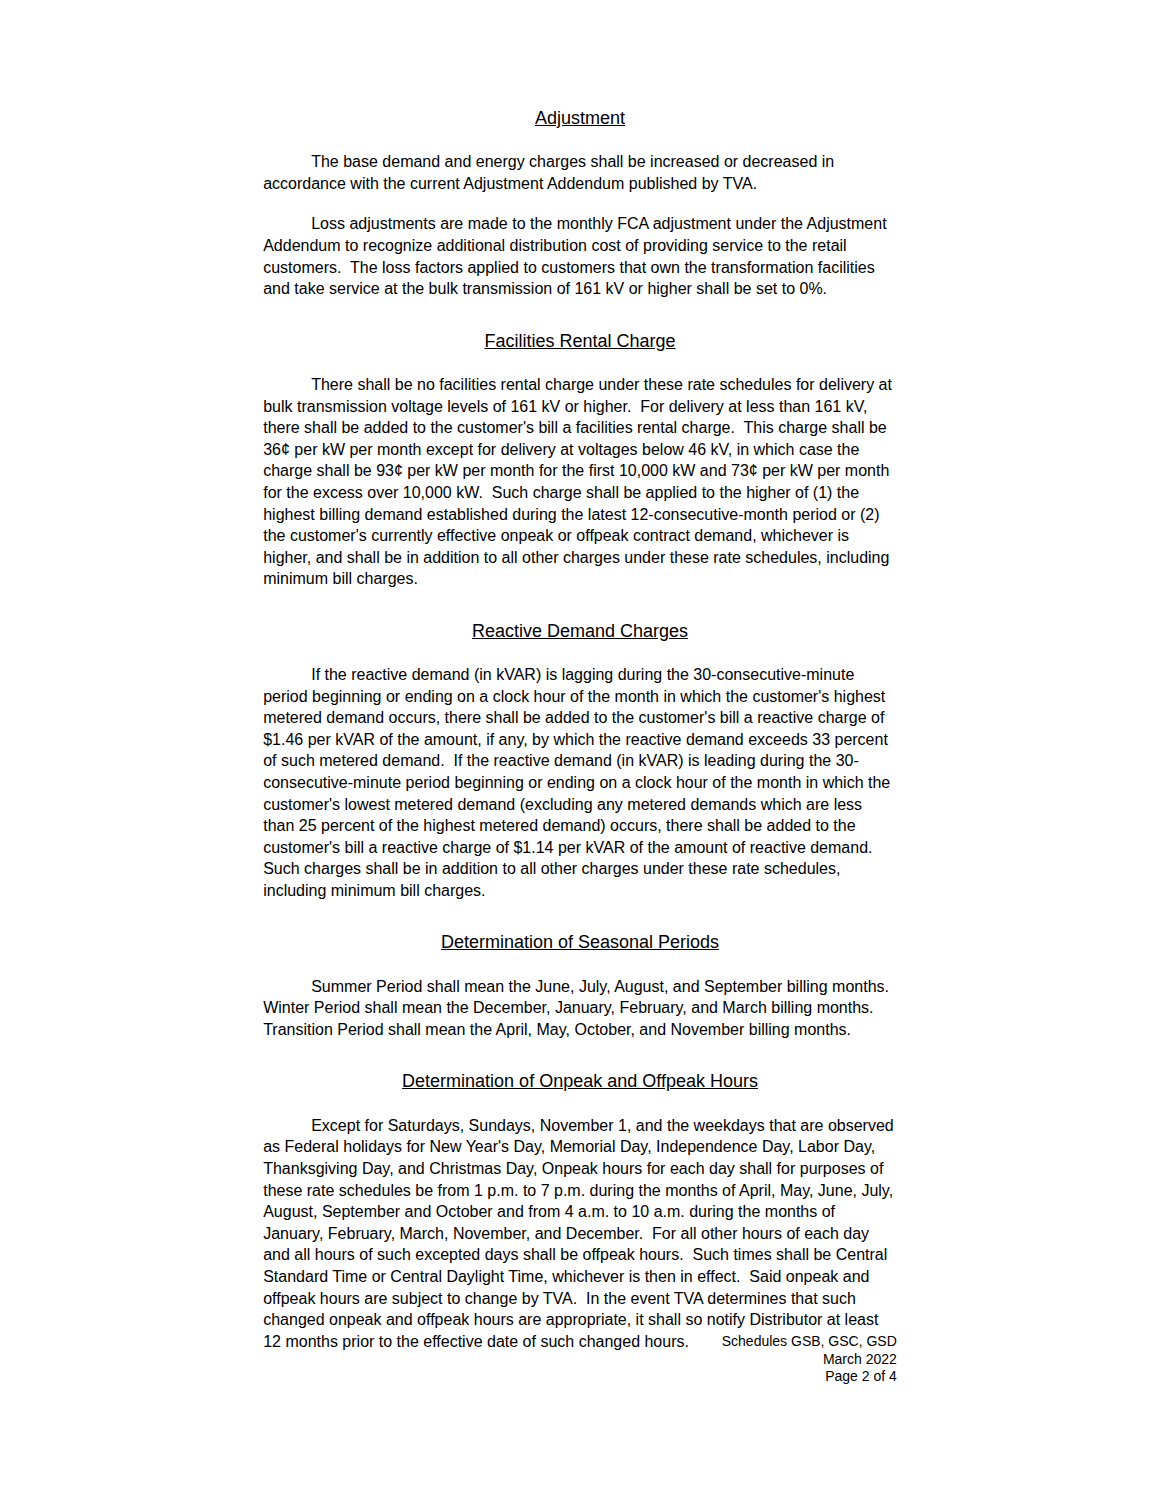Adjustment
The base demand and energy charges shall be increased or decreased in accordance with the current Adjustment Addendum published by TVA.
Loss adjustments are made to the monthly FCA adjustment under the Adjustment Addendum to recognize additional distribution cost of providing service to the retail customers. The loss factors applied to customers that own the transformation facilities and take service at the bulk transmission of 161 kV or higher shall be set to 0%.
Facilities Rental Charge
There shall be no facilities rental charge under these rate schedules for delivery at bulk transmission voltage levels of 161 kV or higher. For delivery at less than 161 kV, there shall be added to the customer's bill a facilities rental charge. This charge shall be 36¢ per kW per month except for delivery at voltages below 46 kV, in which case the charge shall be 93¢ per kW per month for the first 10,000 kW and 73¢ per kW per month for the excess over 10,000 kW. Such charge shall be applied to the higher of (1) the highest billing demand established during the latest 12-consecutive-month period or (2) the customer's currently effective onpeak or offpeak contract demand, whichever is higher, and shall be in addition to all other charges under these rate schedules, including minimum bill charges.
Reactive Demand Charges
If the reactive demand (in kVAR) is lagging during the 30-consecutive-minute period beginning or ending on a clock hour of the month in which the customer's highest metered demand occurs, there shall be added to the customer's bill a reactive charge of $1.46 per kVAR of the amount, if any, by which the reactive demand exceeds 33 percent of such metered demand. If the reactive demand (in kVAR) is leading during the 30-consecutive-minute period beginning or ending on a clock hour of the month in which the customer's lowest metered demand (excluding any metered demands which are less than 25 percent of the highest metered demand) occurs, there shall be added to the customer's bill a reactive charge of $1.14 per kVAR of the amount of reactive demand. Such charges shall be in addition to all other charges under these rate schedules, including minimum bill charges.
Determination of Seasonal Periods
Summer Period shall mean the June, July, August, and September billing months. Winter Period shall mean the December, January, February, and March billing months. Transition Period shall mean the April, May, October, and November billing months.
Determination of Onpeak and Offpeak Hours
Except for Saturdays, Sundays, November 1, and the weekdays that are observed as Federal holidays for New Year's Day, Memorial Day, Independence Day, Labor Day, Thanksgiving Day, and Christmas Day, Onpeak hours for each day shall for purposes of these rate schedules be from 1 p.m. to 7 p.m. during the months of April, May, June, July, August, September and October and from 4 a.m. to 10 a.m. during the months of January, February, March, November, and December. For all other hours of each day and all hours of such excepted days shall be offpeak hours. Such times shall be Central Standard Time or Central Daylight Time, whichever is then in effect. Said onpeak and offpeak hours are subject to change by TVA. In the event TVA determines that such changed onpeak and offpeak hours are appropriate, it shall so notify Distributor at least 12 months prior to the effective date of such changed hours.
Schedules GSB, GSC, GSD
March 2022
Page 2 of 4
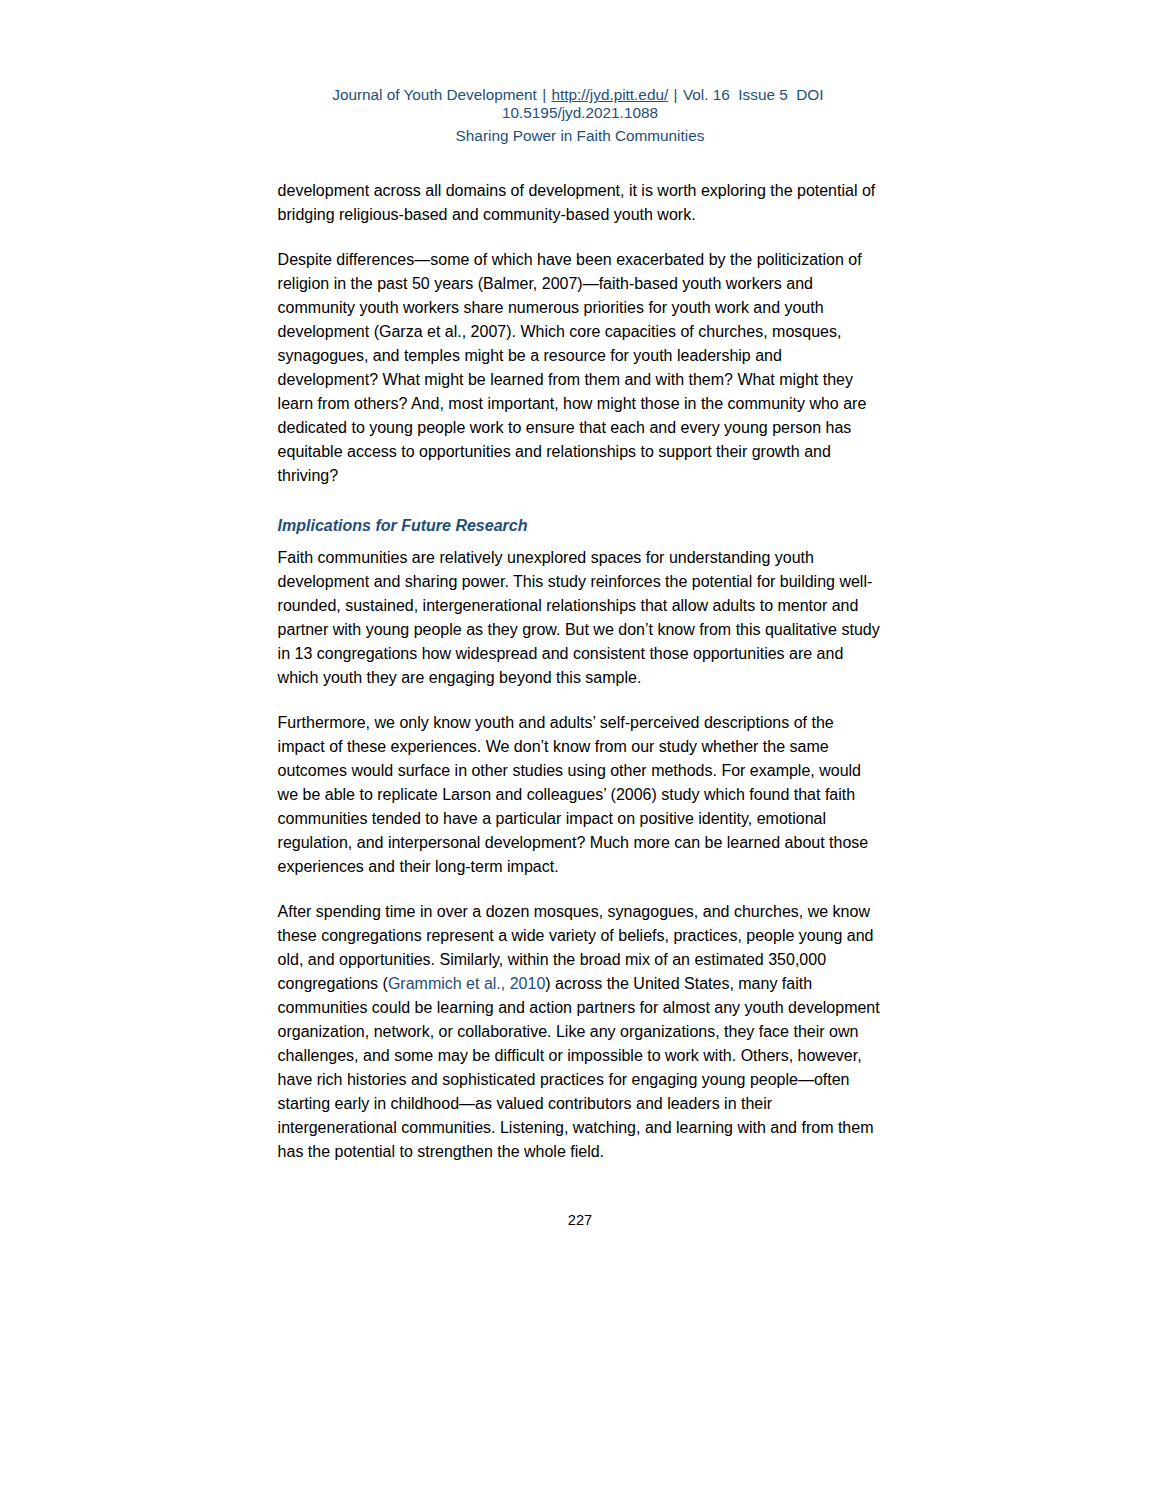Journal of Youth Development|http://jyd.pitt.edu/|Vol. 16 Issue 5 DOI 10.5195/jyd.2021.1088
Sharing Power in Faith Communities
development across all domains of development, it is worth exploring the potential of bridging religious-based and community-based youth work.
Despite differences—some of which have been exacerbated by the politicization of religion in the past 50 years (Balmer, 2007)—faith-based youth workers and community youth workers share numerous priorities for youth work and youth development (Garza et al., 2007). Which core capacities of churches, mosques, synagogues, and temples might be a resource for youth leadership and development? What might be learned from them and with them? What might they learn from others? And, most important, how might those in the community who are dedicated to young people work to ensure that each and every young person has equitable access to opportunities and relationships to support their growth and thriving?
Implications for Future Research
Faith communities are relatively unexplored spaces for understanding youth development and sharing power. This study reinforces the potential for building well-rounded, sustained, intergenerational relationships that allow adults to mentor and partner with young people as they grow. But we don’t know from this qualitative study in 13 congregations how widespread and consistent those opportunities are and which youth they are engaging beyond this sample.
Furthermore, we only know youth and adults’ self-perceived descriptions of the impact of these experiences. We don’t know from our study whether the same outcomes would surface in other studies using other methods. For example, would we be able to replicate Larson and colleagues’ (2006) study which found that faith communities tended to have a particular impact on positive identity, emotional regulation, and interpersonal development? Much more can be learned about those experiences and their long-term impact.
After spending time in over a dozen mosques, synagogues, and churches, we know these congregations represent a wide variety of beliefs, practices, people young and old, and opportunities. Similarly, within the broad mix of an estimated 350,000 congregations (Grammich et al., 2010) across the United States, many faith communities could be learning and action partners for almost any youth development organization, network, or collaborative. Like any organizations, they face their own challenges, and some may be difficult or impossible to work with. Others, however, have rich histories and sophisticated practices for engaging young people—often starting early in childhood—as valued contributors and leaders in their intergenerational communities. Listening, watching, and learning with and from them has the potential to strengthen the whole field.
227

> [Assigned task] Your answer should be one number: how many lines of the listing include the word "Determination".

> [Answer] 2